Less than 20 years ago, no one had ever heard of a "food desert." The problem the term represents—an area where it's difficult to find affordable, healthy food—isn't particularly new. But the phrase itself is. It was first used in 2005 in a report from the British government's Department of Health.
Since then loads of differing definitions of "food desert" have emerged. Some refer to places where the geography plays a role in limiting food access, i.e., poor, rural areas where getting around requires a vehicle. In other situations a food desert refers to places where the cost of the food is the primary issue, a phenomenon most pronounced in urban areas.
But we're less interested in the debates over how to define a food desert than we are in the search for ways to serve them.
Here are five recent approaches worth looking at:
1. NON-PROFIT GROCERY STORES
The folks in Chester, Pa., don't have it easy. The community of 35,000 once had five supermarkets. But they started closing as manufacturing jobs disappeared and poverty in the city skyrocketed. The last supermarket in Chester shut down in 2001.
Then, in September, Fare and Square opened for business. The 16,000 squarefoot operation offers discounts to people with income below the federal poverty level. Some 60 percent of Chester's population has signed up for those discounts.
Fare and Square operates as a non-profit and is funded by grants from government, corporations and other donors.
2. DEVELOPMENTAL DEALS
Pittsburgh's Hill District hadn't had a supermarket in 30 years. And no grocer seemed interested in building one. Enter the community development group called Hill House Economic Development Corp. HHEDC put together financing to build a $12.5 million shopping center in the heart of the neighborhood.
One of the first tenants was a Shop 'n Save, owned by Ross Markets. Executives from the company had worked with business and community leaders to build the center.
Over in North Philadelphia, a similar story unfolded. A local developer named Michael Grasso saw opportunity in a food desert when Tasty Baking Co. made plans to close a warehouse.

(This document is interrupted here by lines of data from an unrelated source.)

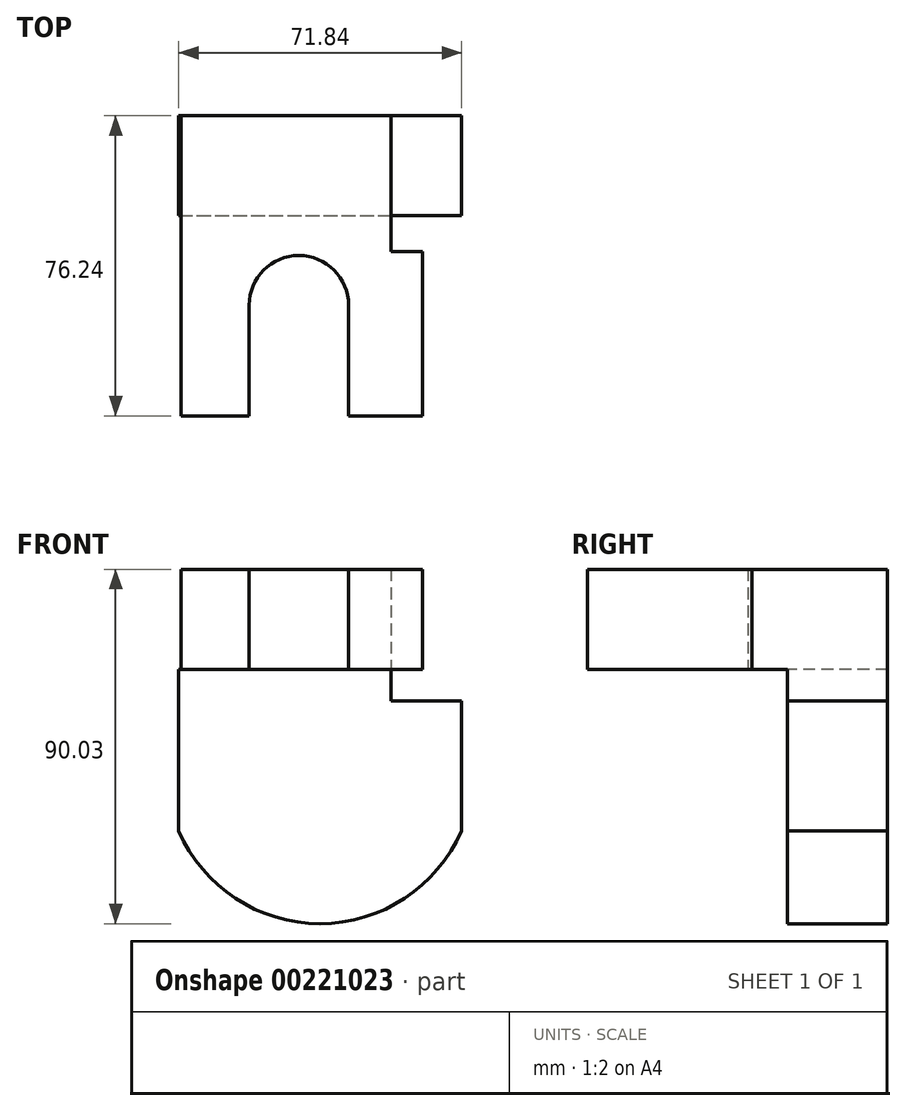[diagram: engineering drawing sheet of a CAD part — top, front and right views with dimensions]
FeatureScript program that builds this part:
annotation { "Feature Type Name" : "Feature", "Feature Type Description" : "" }
export const myFeature = defineFeature(function(context is Context, id is Id, definition is map)
    precondition{}
    {
        {
            var Q0;
            Q0=qCreatedBy(makeId("Front.planeOp"),FACE);
            var sketch = newSketch(context, id + "F0", { "sketchPlane" : qUnion([Q0])});
            skLineSegment(sketch, "E0", {"start": v(-53.95, 0) * mm, "end": v(-53.95, -41.03) * mm});
            skLineSegment(sketch, "E1", {"start": v(-53.95, -41.03) * mm, "end": v(-53.95, 0) * mm});
            skLineSegment(sketch, "E2", {"start": v(-53.95, 0) * mm, "end": v(0, 0) * mm});
            skLineSegment(sketch, "E3", {"start": v(0, 0) * mm, "end": v(0, -8.1) * mm});
            skLineSegment(sketch, "E4", {"start": v(0, -8.1) * mm, "end": v(17.89, -8.1) * mm});
            skLineSegment(sketch, "E5", {"start": v(17.89, -8.1) * mm, "end": v(17.89, -41.03) * mm});
            skArc(sketch, "E6", {"start": v(-53.95, -41.03) * mm, "mid": v(-18.03, -64.63) * mm, "end": v(17.89, -41.03) * mm});
            skSolve(sketch);
        }
        {
            var Q0;
            Q0 = qSketchRegion(id + "F0", true);
            extrude(context, id + "F1", {"entities" : qUnion([Q0]), "depth" : 25.4 * mm});
        }
        {
            var Q0;
            Q0=qCreatedBy(makeId("Top.planeOp"),FACE);
            var sketch = newSketch(context, id + "F2", { "sketchPlane" : qUnion([Q0])});
            skLineSegment(sketch, "E7", {"start": v(0, -25.7) * mm, "end": v(0, -34.5) * mm});
            skLineSegment(sketch, "E8", {"start": v(0, -34.5) * mm, "end": v(7.95, -34.5) * mm});
            skLineSegment(sketch, "E9", {"start": v(7.95, -34.5) * mm, "end": v(7.95, -76.24) * mm});
            skLineSegment(sketch, "E10", {"start": v(7.95, -76.24) * mm, "end": v(-10.79, -76.24) * mm});
            skLineSegment(sketch, "E11", {"start": v(-10.79, -76.24) * mm, "end": v(-10.79, -48.13) * mm});
            skLineSegment(sketch, "E12", {"start": v(-53.38, -25.98) * mm, "end": v(-53.38, -76.24) * mm});
            skLineSegment(sketch, "E13", {"start": v(-53.38, -76.24) * mm, "end": v(-36.06, -76.24) * mm});
            skLineSegment(sketch, "E14", {"start": v(-36.06, -76.24) * mm, "end": v(-36.06, -48.13) * mm});
            skLineSegment(sketch, "E15", {"start": v(0, -25.7) * mm, "end": v(0, 0) * mm});
            skLineSegment(sketch, "E16", {"start": v(0, 0) * mm, "end": v(-53.38, 0) * mm});
            skLineSegment(sketch, "E17", {"start": v(-53.38, 0) * mm, "end": v(-53.38, -25.98) * mm});
            skArc(sketch, "E18", {"start": v(-10.79, -48.13) * mm, "mid": v(-23.42, -35.5) * mm, "end": v(-36.06, -48.13) * mm});
            skSolve(sketch);
        }
        {
            var Q0;
            Q0 = qSketchRegion(id + "F2", true);
            extrude(context, id + "F3", {"entities" : qUnion([Q0]), "operationType" : NewBodyOperationType.ADD, "depth" : 25.4 * mm});
        }
    });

Cobbling together development funds from investors, the U.S. Department of Housing and Urban Development and the state's Redevelopment Assistance Capital Program, Grasso managed to buy the warehouse and use the land to create Baker's Center, a shopping center that contains a 72,000-square-foot ShopRite.
3. VOLUNTEERS
The opposite of a food desert is a place where there's so much good, healthy food that much of it winds up wasted. In other words, the opposite of a food desert is much of the rest of America.

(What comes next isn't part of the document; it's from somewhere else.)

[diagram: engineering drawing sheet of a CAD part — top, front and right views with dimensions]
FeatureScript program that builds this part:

Arthur Morgan is the sort of guy who wants to link those two worlds.
He created a group called "Gather Baltimore," in which volunteers collect food that would otherwise be wasted from farmers markets, local farms and produce distributors. The food is then delivered to families in need in neighborhoods where healthy food is not readily available.
4. TOTAL REBOOTS
Urban food deserts are often filled with places to buy food ... just not healthy food. And no place in America is this more true than in the South Bronx, where tiny corner bodegas are the only shopping option for tens of thousands of people.
Enter City Harvest, a non-profit with multiple operations in New York City. In its latest venture, City Harvest is teaming with local bodegas and teaching store owners and employees how to buy, store and market fresh produce.
The program seems to be working. At one of the first stores to participate the number of produce types carried rose from just three to 24, some of them precut and given prominent display at the front of the store.
5. VANS
When the Pathmark store on Cherry Street in the New York neighborhood known as Two Bridges closed late in 2012, it left the area with few options.
The community, which stands in the shadows cast by the Brooklyn and Manhattan bridges is home to a number of public-housing projects and large numbers of elderly people. Chinatown is nearby. And Chinatown is veritable paradise of healthy foods. But for elderly people a walk of a dozen city blocks can border on the impossible.
So if the people can't get to the food, why not bring the food to the people?
That's the idea behind the Veggie Van, the brainchild of local politicians and activists. The vans deliver bags of fresh fruit and veggies, priced at $10 a bag, to residents of Two Bridges who sign on as customers.
Some 125 families signed on to the program within the first few days.